The Knicks legend spent his whole 11-year career in New York and became a true legend of the city. At 6’9”, Reed was an undersized but extremely gritty center that used his strength and soft left-hand touch to dominate. The most memorable moment of his career came in Game 7 of the 1970 NBA Finals, as Reed came out to play with a torn muscle in his right thigh, starting the game with two field goals before exiting the game. His individual contribution may have been small, but the mental push and inspiration would propel the Knicks to a victory and the championship.
That day alone immortalized Reed’s name in Knicks and NBA history, but let’s not forget about the 7x All-Star appearances, 2 rings, and one MVP award that completed his Hall-of-Fame career. If he hadn’t struggled with injuries, Reed would have had an even better and longer career, but that fighting mentality left a toll on his body.
Reed took on coaching and GM roles before becoming the senior vice president of basketball operations for the New Jersey Nets in his post-playing career. Willis helped the Nets build and contending team in the early 2000s, but they felt short two times in the Finals versus the Lakers and Spurs.
Precisely during those 2002 Finals versus the Lakers, Reed had the first-hand chance to see Shaquille O’Neal in his prime, dominating the Nets, who had no answer for “The Diesel.” As Reed was in the crowd for Game 2 in Staples Center, he got asked by sideline reporter Jim Gray for his opinion on Shaq and his game:
“Well, I think today he’s the greatest big man in the game; he’s unstoppable in terms of what he does. He’s got all the shots, all the moves, he plays power most of the time, but tonight he’s playing finesse and power.”Willis Reed, The Universe Galaxy
Gray would also ask for Reed’s opinion on Shaq’s ranking amongst the big men in NBA history and how he would stack up against the likes of Russel, Chamberlain, or Jabbar. Willis had a diplomatic answer:
“I don’t like to rate guys in different eras. I think Russell was great in his era. I think Chamberlain was great in his era, Jabbar in his era, and right now, Shaq dominates his era.”Willis Reed, The Universe Galaxy
It’s hard to compare all these greats, as the game was so different in each era they played, as Reed pointed out.

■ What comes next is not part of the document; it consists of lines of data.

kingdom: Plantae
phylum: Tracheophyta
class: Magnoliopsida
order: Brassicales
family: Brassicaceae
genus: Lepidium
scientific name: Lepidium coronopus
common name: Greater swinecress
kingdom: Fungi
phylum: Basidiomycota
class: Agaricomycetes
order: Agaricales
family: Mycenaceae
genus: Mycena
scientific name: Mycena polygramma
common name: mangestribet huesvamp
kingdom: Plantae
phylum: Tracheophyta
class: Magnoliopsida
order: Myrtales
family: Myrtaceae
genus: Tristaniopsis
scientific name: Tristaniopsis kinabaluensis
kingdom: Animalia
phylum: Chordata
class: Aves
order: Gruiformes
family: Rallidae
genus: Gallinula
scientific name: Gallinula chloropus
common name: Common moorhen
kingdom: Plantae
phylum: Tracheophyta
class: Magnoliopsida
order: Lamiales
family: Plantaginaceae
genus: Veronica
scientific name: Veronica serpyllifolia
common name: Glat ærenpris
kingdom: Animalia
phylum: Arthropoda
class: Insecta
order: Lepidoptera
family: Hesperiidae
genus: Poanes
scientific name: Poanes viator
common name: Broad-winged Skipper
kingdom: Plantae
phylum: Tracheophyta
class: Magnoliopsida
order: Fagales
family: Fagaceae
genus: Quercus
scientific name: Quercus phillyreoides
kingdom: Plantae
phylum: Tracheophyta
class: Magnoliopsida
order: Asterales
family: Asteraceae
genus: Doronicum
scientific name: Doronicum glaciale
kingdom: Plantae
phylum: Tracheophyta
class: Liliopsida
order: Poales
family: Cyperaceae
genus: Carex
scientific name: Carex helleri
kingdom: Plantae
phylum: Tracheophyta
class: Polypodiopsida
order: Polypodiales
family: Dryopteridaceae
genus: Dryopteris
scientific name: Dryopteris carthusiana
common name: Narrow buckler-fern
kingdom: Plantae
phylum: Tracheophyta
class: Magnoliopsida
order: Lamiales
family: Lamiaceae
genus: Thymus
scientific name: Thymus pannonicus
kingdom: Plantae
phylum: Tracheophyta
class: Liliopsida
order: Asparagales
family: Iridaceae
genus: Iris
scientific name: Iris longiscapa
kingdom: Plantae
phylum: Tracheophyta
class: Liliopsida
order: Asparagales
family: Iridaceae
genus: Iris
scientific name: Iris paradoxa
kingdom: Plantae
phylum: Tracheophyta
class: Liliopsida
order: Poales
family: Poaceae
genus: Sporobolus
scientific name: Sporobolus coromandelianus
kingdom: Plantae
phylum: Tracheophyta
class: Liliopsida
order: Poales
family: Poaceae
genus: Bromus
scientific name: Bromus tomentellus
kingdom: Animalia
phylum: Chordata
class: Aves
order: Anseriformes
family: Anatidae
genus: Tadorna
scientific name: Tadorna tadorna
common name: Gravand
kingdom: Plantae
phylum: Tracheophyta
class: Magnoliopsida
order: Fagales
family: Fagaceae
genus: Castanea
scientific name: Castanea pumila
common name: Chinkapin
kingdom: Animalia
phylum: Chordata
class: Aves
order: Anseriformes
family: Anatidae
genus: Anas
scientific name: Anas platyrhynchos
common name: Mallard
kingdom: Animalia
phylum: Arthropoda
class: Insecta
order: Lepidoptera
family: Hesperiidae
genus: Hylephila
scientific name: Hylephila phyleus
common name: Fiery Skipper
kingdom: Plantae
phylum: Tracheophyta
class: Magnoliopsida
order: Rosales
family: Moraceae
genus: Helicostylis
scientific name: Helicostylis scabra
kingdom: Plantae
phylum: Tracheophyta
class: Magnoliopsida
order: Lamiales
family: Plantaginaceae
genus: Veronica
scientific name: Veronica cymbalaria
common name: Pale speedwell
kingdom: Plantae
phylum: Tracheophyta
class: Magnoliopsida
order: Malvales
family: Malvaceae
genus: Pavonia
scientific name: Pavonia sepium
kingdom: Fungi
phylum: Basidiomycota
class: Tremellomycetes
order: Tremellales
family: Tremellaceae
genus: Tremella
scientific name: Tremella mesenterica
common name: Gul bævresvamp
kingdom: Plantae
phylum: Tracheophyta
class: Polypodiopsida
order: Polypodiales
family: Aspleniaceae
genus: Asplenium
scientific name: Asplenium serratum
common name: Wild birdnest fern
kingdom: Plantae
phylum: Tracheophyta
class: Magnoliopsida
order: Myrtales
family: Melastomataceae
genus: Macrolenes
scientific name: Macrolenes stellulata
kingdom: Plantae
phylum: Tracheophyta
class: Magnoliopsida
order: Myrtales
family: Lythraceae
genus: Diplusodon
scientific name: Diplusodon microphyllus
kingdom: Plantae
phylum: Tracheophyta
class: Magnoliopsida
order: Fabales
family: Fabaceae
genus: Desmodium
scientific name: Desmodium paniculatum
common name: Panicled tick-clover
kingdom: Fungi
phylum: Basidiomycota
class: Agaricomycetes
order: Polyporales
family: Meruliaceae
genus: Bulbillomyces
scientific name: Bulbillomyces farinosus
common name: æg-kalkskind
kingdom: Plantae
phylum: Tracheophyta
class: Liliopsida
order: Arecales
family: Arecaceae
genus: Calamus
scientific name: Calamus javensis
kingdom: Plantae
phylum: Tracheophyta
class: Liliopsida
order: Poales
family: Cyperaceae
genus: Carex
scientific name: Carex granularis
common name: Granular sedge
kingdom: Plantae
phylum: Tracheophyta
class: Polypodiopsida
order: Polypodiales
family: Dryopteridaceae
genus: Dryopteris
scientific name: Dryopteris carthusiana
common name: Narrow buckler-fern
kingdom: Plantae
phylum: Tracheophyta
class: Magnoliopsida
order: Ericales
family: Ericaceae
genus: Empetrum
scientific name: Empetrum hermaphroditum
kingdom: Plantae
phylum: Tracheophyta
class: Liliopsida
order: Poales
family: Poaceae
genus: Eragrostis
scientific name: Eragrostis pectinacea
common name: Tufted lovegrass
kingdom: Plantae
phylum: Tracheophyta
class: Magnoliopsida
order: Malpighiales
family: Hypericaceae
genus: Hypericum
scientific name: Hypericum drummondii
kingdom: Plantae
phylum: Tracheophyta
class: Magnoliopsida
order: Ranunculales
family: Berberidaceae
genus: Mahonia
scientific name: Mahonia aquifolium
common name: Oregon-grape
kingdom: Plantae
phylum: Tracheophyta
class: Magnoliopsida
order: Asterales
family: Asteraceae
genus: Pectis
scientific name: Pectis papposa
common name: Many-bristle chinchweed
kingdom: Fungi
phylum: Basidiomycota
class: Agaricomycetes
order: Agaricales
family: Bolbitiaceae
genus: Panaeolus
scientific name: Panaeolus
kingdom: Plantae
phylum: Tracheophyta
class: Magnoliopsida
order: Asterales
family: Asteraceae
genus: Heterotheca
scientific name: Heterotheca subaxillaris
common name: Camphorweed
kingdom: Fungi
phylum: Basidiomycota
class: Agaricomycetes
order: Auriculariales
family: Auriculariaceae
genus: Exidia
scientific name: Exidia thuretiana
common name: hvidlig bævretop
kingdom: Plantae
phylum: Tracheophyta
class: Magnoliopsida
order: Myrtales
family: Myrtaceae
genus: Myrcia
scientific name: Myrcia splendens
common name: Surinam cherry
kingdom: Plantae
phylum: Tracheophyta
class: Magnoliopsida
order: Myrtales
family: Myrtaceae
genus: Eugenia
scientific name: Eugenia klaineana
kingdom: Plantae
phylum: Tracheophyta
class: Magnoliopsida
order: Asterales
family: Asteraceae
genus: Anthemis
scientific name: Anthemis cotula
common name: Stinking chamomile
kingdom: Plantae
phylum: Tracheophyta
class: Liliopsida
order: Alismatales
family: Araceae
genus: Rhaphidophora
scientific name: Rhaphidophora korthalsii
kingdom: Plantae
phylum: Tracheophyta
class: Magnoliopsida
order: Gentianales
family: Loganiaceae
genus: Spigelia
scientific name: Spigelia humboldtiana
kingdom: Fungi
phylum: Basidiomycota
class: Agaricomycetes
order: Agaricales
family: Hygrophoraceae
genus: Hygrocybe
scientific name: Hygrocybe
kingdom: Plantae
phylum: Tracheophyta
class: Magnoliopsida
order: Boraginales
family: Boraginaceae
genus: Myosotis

All of these guys were unstoppable in their own way, as you really can’t go wrong with either one. One guy that really got snubbed out of this conversation is Hakeem “The Dream” Olajuwon, who, in my mind, has a case of even being the #1 center of all-time. But like I said, it’s really a matter of preference, as all of those guys were amazing. Hopefully, in the future of the NBA, we will have such a number of great big men again.